Yo nací en un país de mierda, con dictadores de todo pelaje, pero al menos allí no hay un rey, ni una reina. Ver la ceremonia de la entrega de aquella joya medieval a la heredera es para los que venimos de repúblicas como ver una rata duchándose con jabón, algo difícil de creer hasta que lo ves. Felipe no le va a contar a su hija Leonor esa otra parte de la historia que sus propios ancestros han ayudado a forjar, menos en una de esas comidas diarias familiares en las que, como sospechábamos, se dicen naderías, como en el discurso del rey en Navidad.

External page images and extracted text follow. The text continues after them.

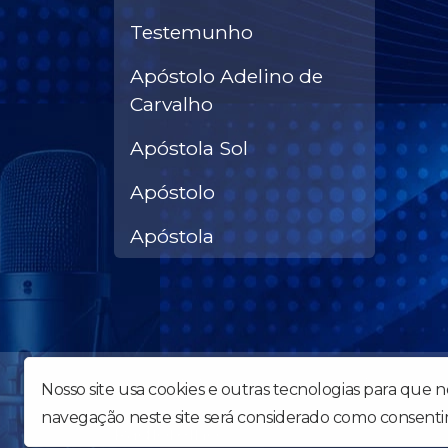
Testemunho
Apóstolo Adelino de
Carvalho
Apóstola Sol
Apóstolo
Apóstola
Uma obra forte para abalar o Brasil e o Mundo - We
Nosso site usa cookies e outras tecnologias para que 
navegação neste site será considerado como consenti
Radioreino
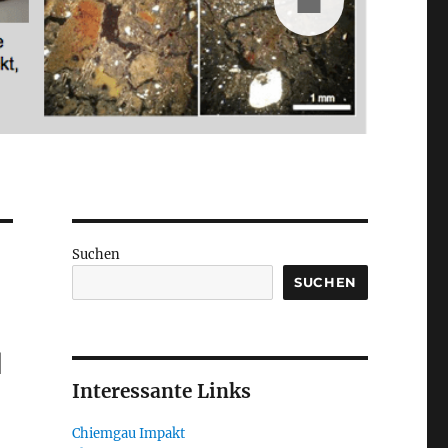
Suchen
SUCHEN
u
Interessante Links
Chiemgau Impakt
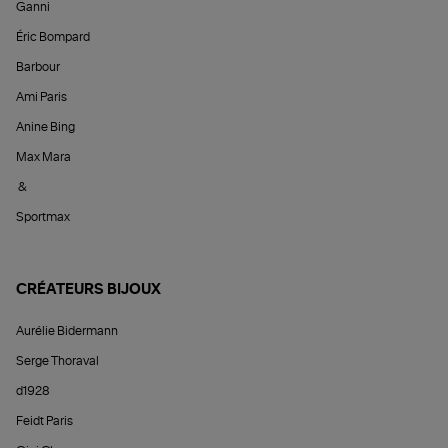
Ganni
Éric Bompard
Barbour
Ami Paris
Anine Bing
Max Mara
&
Sportmax
CRÉATEURS BIJOUX
Aurélie Bidermann
Serge Thoraval
d1928
Feidt Paris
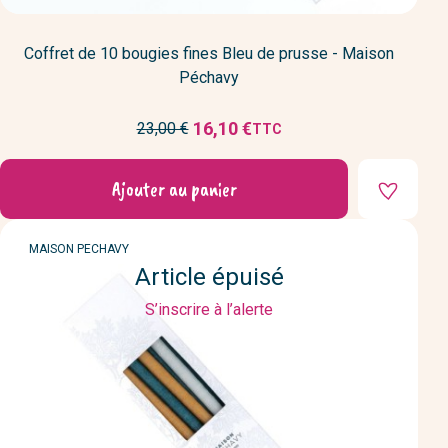
Coffret de 10 bougies fines Bleu de prusse - Maison
Péchavy
Prix
16,10 €
23,00 €
TTC
Prix
de
réduit
base
Ajouter au panier
MARQUE
MAISON PECHAVY
Article épuisé
S’inscrire à l’alerte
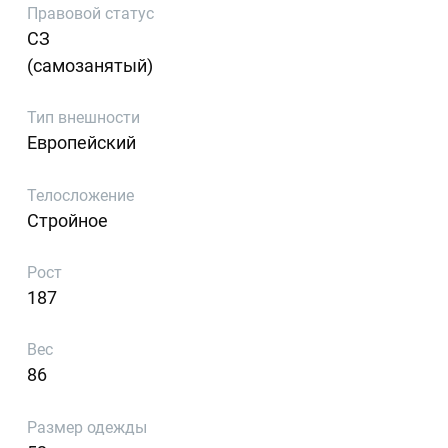
Правовой статус
СЗ
(самозанятый)
Тип внешности
Европейский
Телосложение
Стройное
Рост
187
Вес
86
Размер одежды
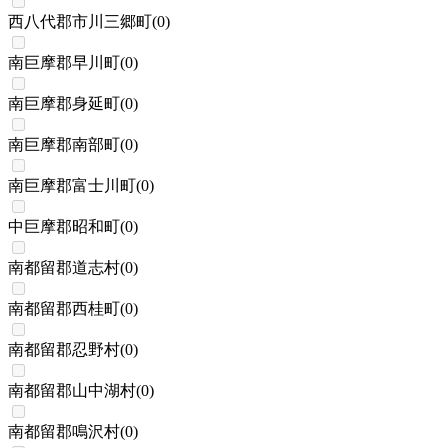
西八代郡市川三郷町
(
0
)
南巨摩郡早川町
(
0
)
南巨摩郡身延町
(
0
)
南巨摩郡南部町
(
0
)
南巨摩郡富士川町
(
0
)
中巨摩郡昭和町
(
0
)
南都留郡道志村
(
0
)
南都留郡西桂町
(
0
)
南都留郡忍野村
(
0
)
南都留郡山中湖村
(
0
)
南都留郡鳴沢村
(
0
)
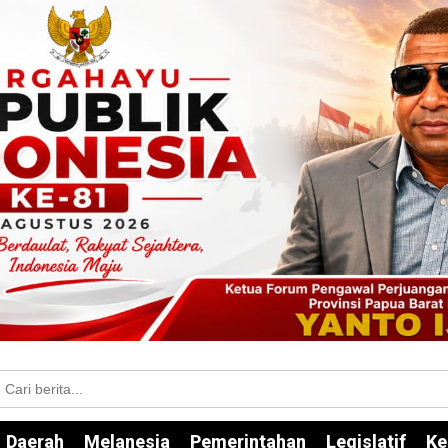
Daerah
Melanesia
Pemerintahan
Legislatif
Ke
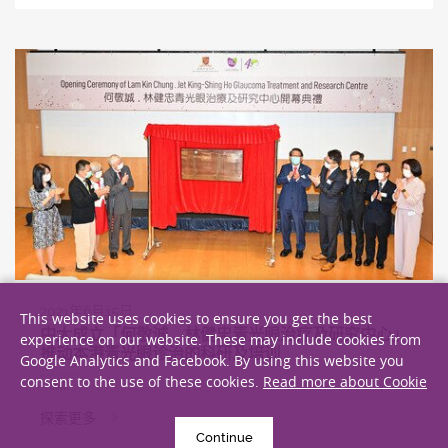
2021年6月15日
This website uses cookies to ensure you get the best
中大成立「何敬诚．林健忠青光眼治疗及研究中心」
experience on our website. These may include cookies from
推动本港青光眼诊治的科研及培训
Google Analytics and Facebook. By using this website you
consent to the use of these cookies.
Read more about Cookie
捐款
探索更多
Continue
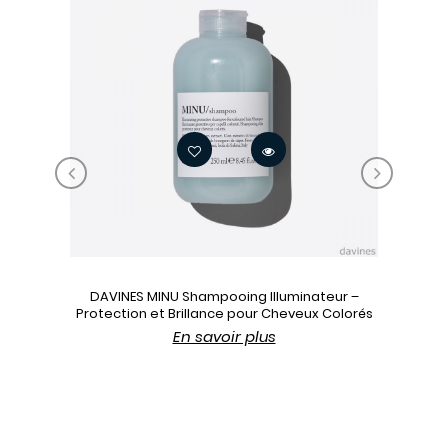
‹
›
DAVINES MINU Shampooing Illuminateur –
Protection et Brillance pour Cheveux Colorés
En savoir plus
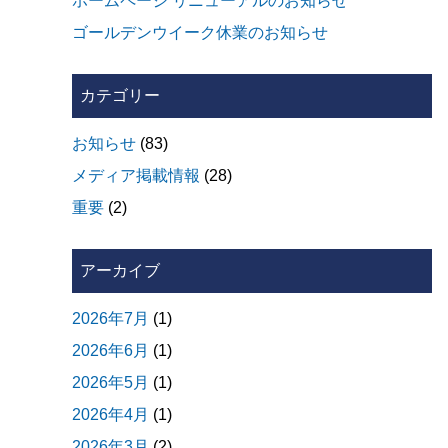
ホームページ リニューアルのお知らせ
ゴールデンウイーク休業のお知らせ
カテゴリー
お知らせ
(83)
メディア掲載情報
(28)
重要
(2)
アーカイブ
2026年7月
(1)
2026年6月
(1)
2026年5月
(1)
2026年4月
(1)
2026年3月
(2)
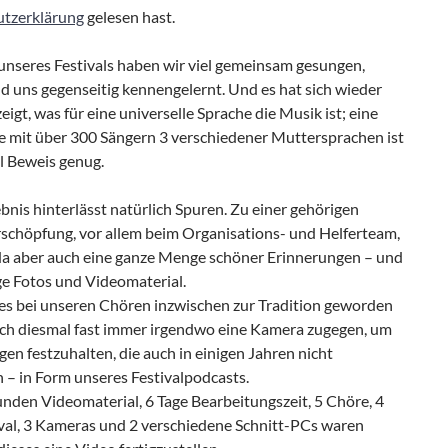
tzerklärung
gelesen hast.
nseres Festivals haben wir viel gemeinsam gesungen,
d uns gegenseitig kennengelernt. Und es hat sich wieder
eigt, was für eine universelle Sprache die Musik ist; eine
 mit über 300 Sängern 3 verschiedener Muttersprachen ist
l Beweis genug.
ebnis hinterlässt natürlich Spuren. Zu einer gehörigen
rschöpfung, vor allem beim Organisations- und Helferteam,
 aber auch eine ganze Menge schöner Erinnerungen – und
e Fotos und Videomaterial.
es bei unseren Chören inzwischen zur Tradition geworden
auch diesmal fast immer irgendwo eine Kamera zugegen, um
en festzuhalten, die auch in einigen Jahren nicht
 – in Form unseres Festivalpodcasts.
nden Videomaterial, 6 Tage Bearbeitungszeit, 5 Chöre, 4
ival, 3 Kameras und 2 verschiedene Schnitt-PCs waren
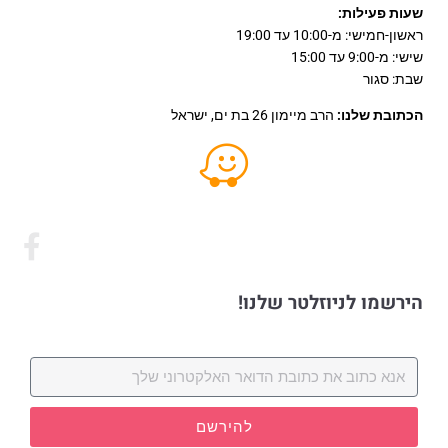
שעות פעילות:
ראשון-חמישי: מ-10:00 עד 19:00
שישי: מ-9:00 עד 15:00
שבת: סגור
הכתובת שלנו:
הרב מיימון 26 בת ים, ישראל
הירשמו לניוזלטר שלנו!
להירשם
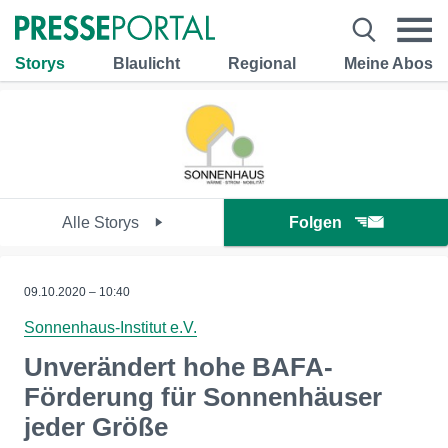
Storys
Blaulicht
Regional
Meine Abos
Alle Storys
Folgen
09.10.2020 – 10:40
Sonnenhaus-Institut e.V.
Unverändert hohe BAFA-
Förderung für Sonnenhäuser
jeder Größe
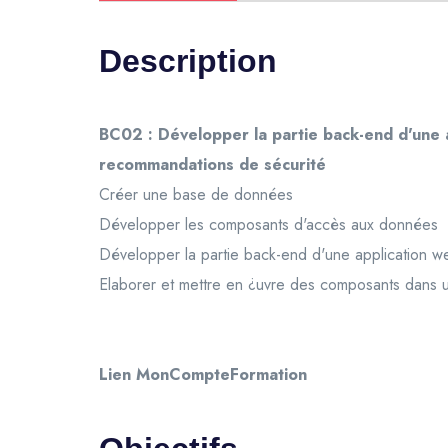
Description
BC02 : Développer la partie back-end d'une 
recommandations de sécurité
Créer une base de données
Développer les composants d'accès aux données
Développer la partie back-end d'une application 
Elaborer et mettre en ¿uvre des composants dans 
Lien MonCompteFormation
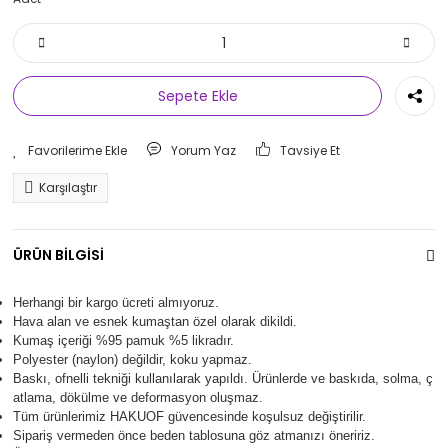
Sepete Ekle
Yorum Yaz
Tavsiye Et
Karşılaştır
ÜRÜN BİLGİSİ
Herhangi bir kargo ücreti almıyoruz.
Hava alan ve esnek kumaştan özel olarak dikildi.
Kumaş içeriği %95 pamuk %5 likradır.
Polyester (naylon) değildir, koku yapmaz.
Baskı, ofnelli tekniği kullanılarak yapıldı.
Ürünlerde ve baskıda, solma, ç
atlama, dökülme ve deformasyon oluşma
z.
Tüm ürünlerimiz
HAKUOF
güvencesinde koşulsuz değiştirilir.
Sipariş vermeden önce beden tablosuna göz atmanızı öneririz.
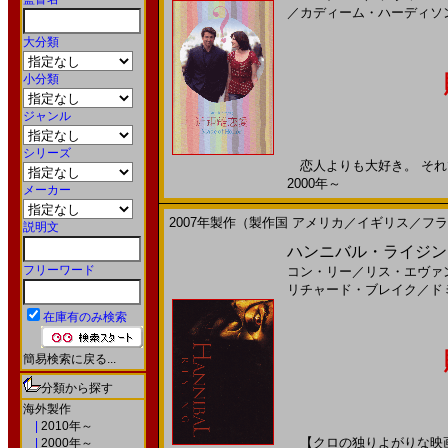
／
カディーム・ハーディソ
大分類
小分類
ジャンル
シリーズ
恋人よりも大好き。 それで
2000年～
メーカー
2007年製作（製作国 アメリカ／イギリス／フ
説明文
ハンニバル・ライジング
フリーワード
コン・リー
／
リス・エヴァ
リチャード・ブレイク
／
ド
在庫有のみ検索
簡易検索に戻る...
分類から探す
海外製作
|
2010年～
【クロの独りよがりな映画
|
2000年～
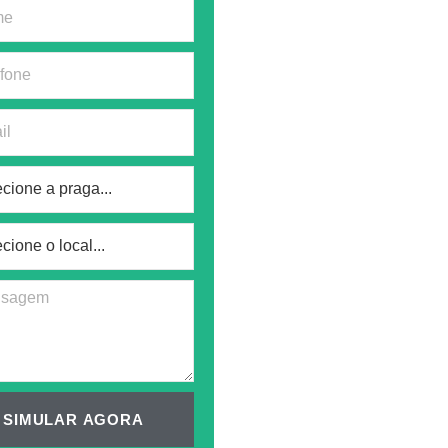
SIMULAR AGORA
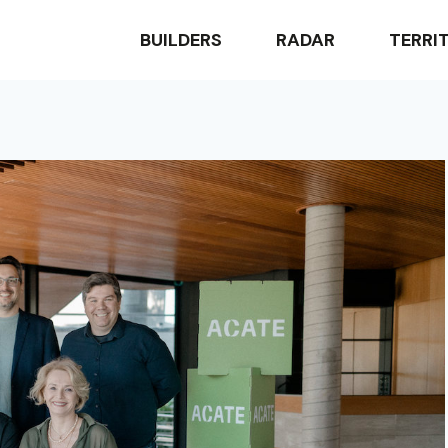
BUILDERS
RADAR
TERRI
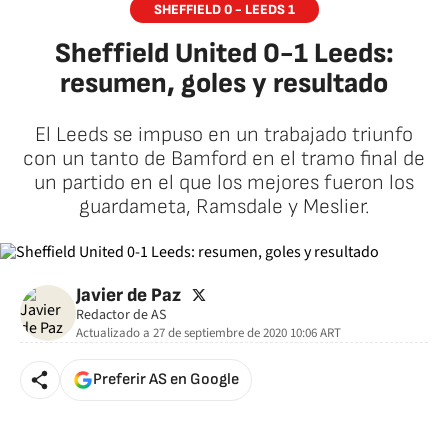
SHEFFIELD 0 - LEEDS 1
Sheffield United 0-1 Leeds:
resumen, goles y resultado
El Leeds se impuso en un trabajado triunfo
con un tanto de Bamford en el tramo final de
un partido en el que los mejores fueron los
guardameta, Ramsdale y Meslier.
twitter
Javier de Paz
Redactor de AS
Actualizado a
27 de septiembre de 2020 10:06
ART
Preferir AS en Google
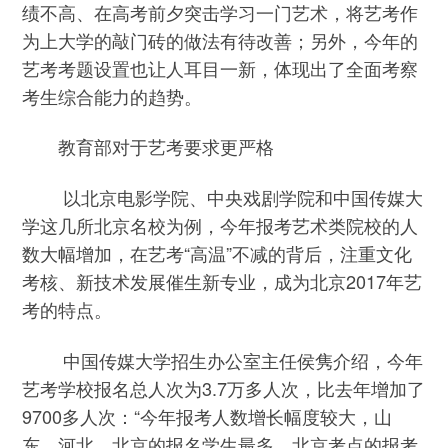
绩不高、在高考前夕突击学习一门艺术，将艺考作
为上大学的敲门砖的做法有待改善；另外，今年的
艺考考题设置也让人耳目一新，体现出了全面考察
考生综合能力的趋势。
教育部对于艺考要求更严格
以北京电影学院、中央戏剧学院和中国传媒大
学这几所北京名校为例，今年报考艺术类院校的人
数大幅增加，在艺考“高温”不减的背后，注重文化
考核、新技术发展催生新专业，成为北京2017年艺
考的特点。
中国传媒大学招生办公室主任侯隽介绍，今年
艺考学校报名总人次为3.7万多人次，比去年增加了
9700多人次：“今年报考人数增长幅度较大，山
东、河北、北京的报名学生最多，北京考点的报考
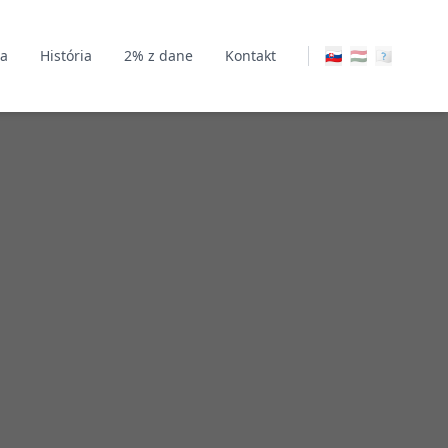
ia
História
2% z dane
Kontakt
🇸🇰
🇭🇺
🇪🇳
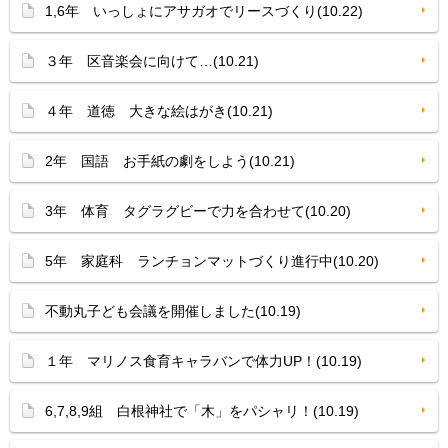
1,6年 いっしょにアサガオでリースづくり(10.22)
３年 区音楽会に向けて…(10.21)
４年 道徳 大きな絵はがき(10.21)
2年 国語 お手紙の劇をしよう(10.21)
3年 体育 タグラグビーで力を合わせて(10.20)
5年 家庭科 ランチョンマットづくり進行中(10.20)
不動丸子ども会議を開催しました(10.19)
１年 マリノス食育キャラバンで体力UP！(10.19)
6,7,8,9組 白根神社で「木」をパシャリ！(10.19)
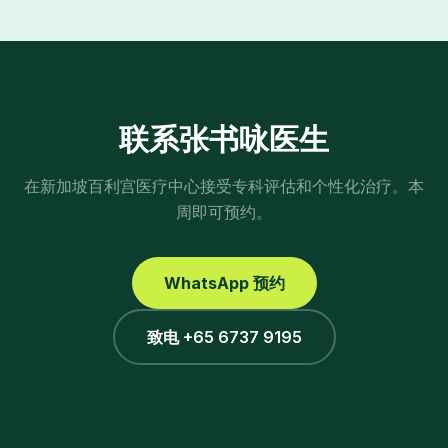
联系张书咏医生
在新加坡百利宫医疗中心接受专科评估和个性化治疗。本
周即可预约。
WhatsApp 预约
致电 +65 6737 9195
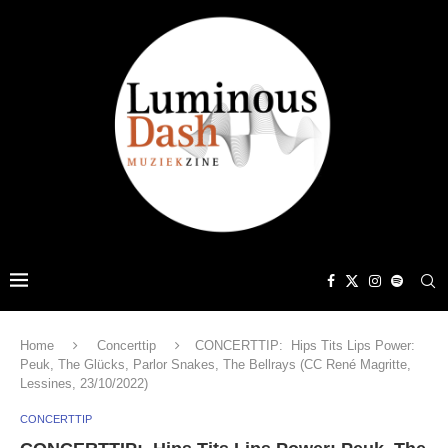
Home
Concerttip
CONCERTTIP: Hips Tits Lips Power:
Peuk, The Glücks, Parlor Snakes, The Bellrays (CC René Magritte,
Lessines, 23/10/2022)
CONCERTTIP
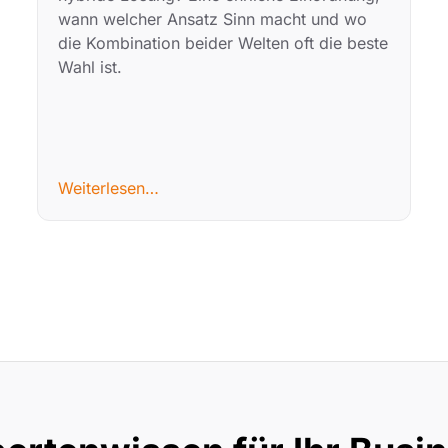
wann welcher Ansatz Sinn macht und wo
die Kombination beider Welten oft die beste
Wahl ist.
Weiterlesen…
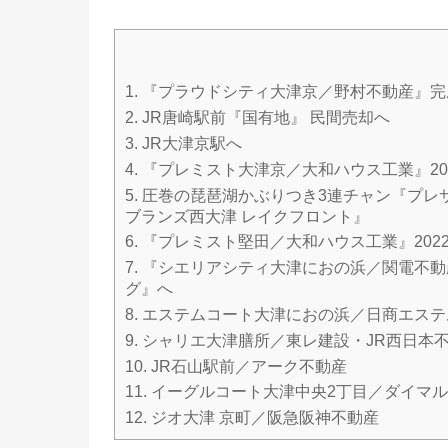
1.
『プラウドシティ大津京／野村不動産』完
2.
JR唐崎駅前『国有地』 民間売却へ
3.
JR大津京駅へ
4.
『プレミスト大津京／大和ハウス工業』20
5.
圧巻の琵琶湖かぶりつき3連チャン『プレ
ブランズ西大津 レイクフロント』
6.
『プレミスト堅田／大和ハウス工業』202
7.
『シエリアシティ大津におの浜／関電不動
グ』へ
8.
エステムコート大津におの浜／日商エステ
9.
シャリエ大津膳所／東レ建設・JR西日本
10.
JR石山駅前／アーク不動産
11.
イーグルコート大津中央2丁目／ダイマ
12.
ジオ大津 京町／阪急阪神不動産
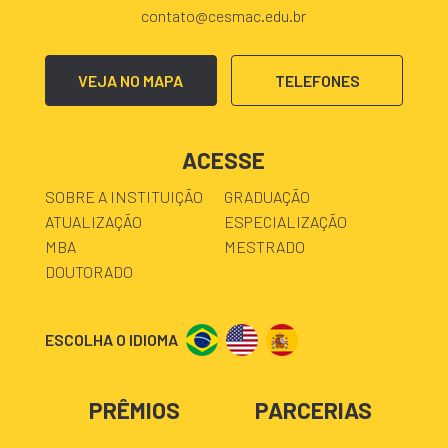
contato@cesmac.edu.br
VEJA NO MAPA
TELEFONES
ACESSE
SOBRE A INSTITUIÇÃO
GRADUAÇÃO
ATUALIZAÇÃO
ESPECIALIZAÇÃO
MBA
MESTRADO
DOUTORADO
ESCOLHA O IDIOMA
PRÊMIOS
PARCERIAS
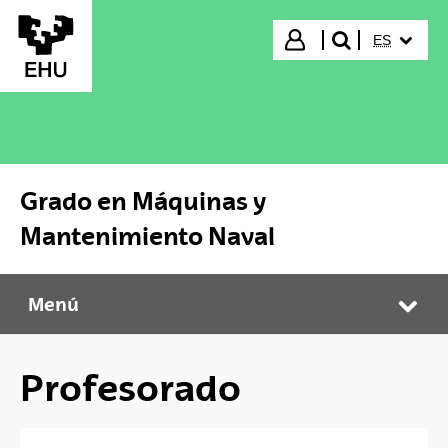
Saltar al contenido principal
IDIOMA S
Iniciar sesión
ES
buscar"
Grado en Máquinas y
Mantenimiento Naval
Menú
Grado en Máquinas y Mantenimiento Naval
Abr
Profesorado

Me temo que no vamos a ver cómo se abrasa la lengua Leonor de pura impresión de saber lo de Cataluña o que todavía hay 143.353 desaparecidos del franquismo, que España es el segundo país con más fosas comunes después de Camboya, que podrían ser 2500 o 5000, y solo se han abierto 300. Y, claro, que los niños perdidos no están en el País de Nunca jamás, sino en el País de Nunca habrá Justicia. ¿Entonces mi papá se equivocó y yo no nací en un mundo sin Franco? ¿Leonor nació en una España sin Franco? ¿O Leonor es Franco?

Cuando salimos de fiesta con mis amigos españoles, con mi amiga Cristina, que siempre habla de las fosas comunes y las cunetas, y otros a los que el franquismo le mató a sus abuelos y abuelas, a esa hora en que todo se vuelve melancólico, y ellos se ponen a cantar canciones de la Guerra Civil, yo todavía me sorprendo de poder acompañar algunas estrofas, y me acuerdo del miedo y de mi padre y de mi libro-toisón, y cuando ya no puedo seguir me pongo a recitarles a Vallejo: “milicianos de huesos fidedignos, cuando marcha a morir tu corazón, cuando marcha a matar con su agonía mundial, no sé verdaderamente qué hacer, dónde ponerme, corro, escribo, aplaudo, lloro, atisbo, destrozo…”. Yo tampoco sé dónde ponerme, amigos.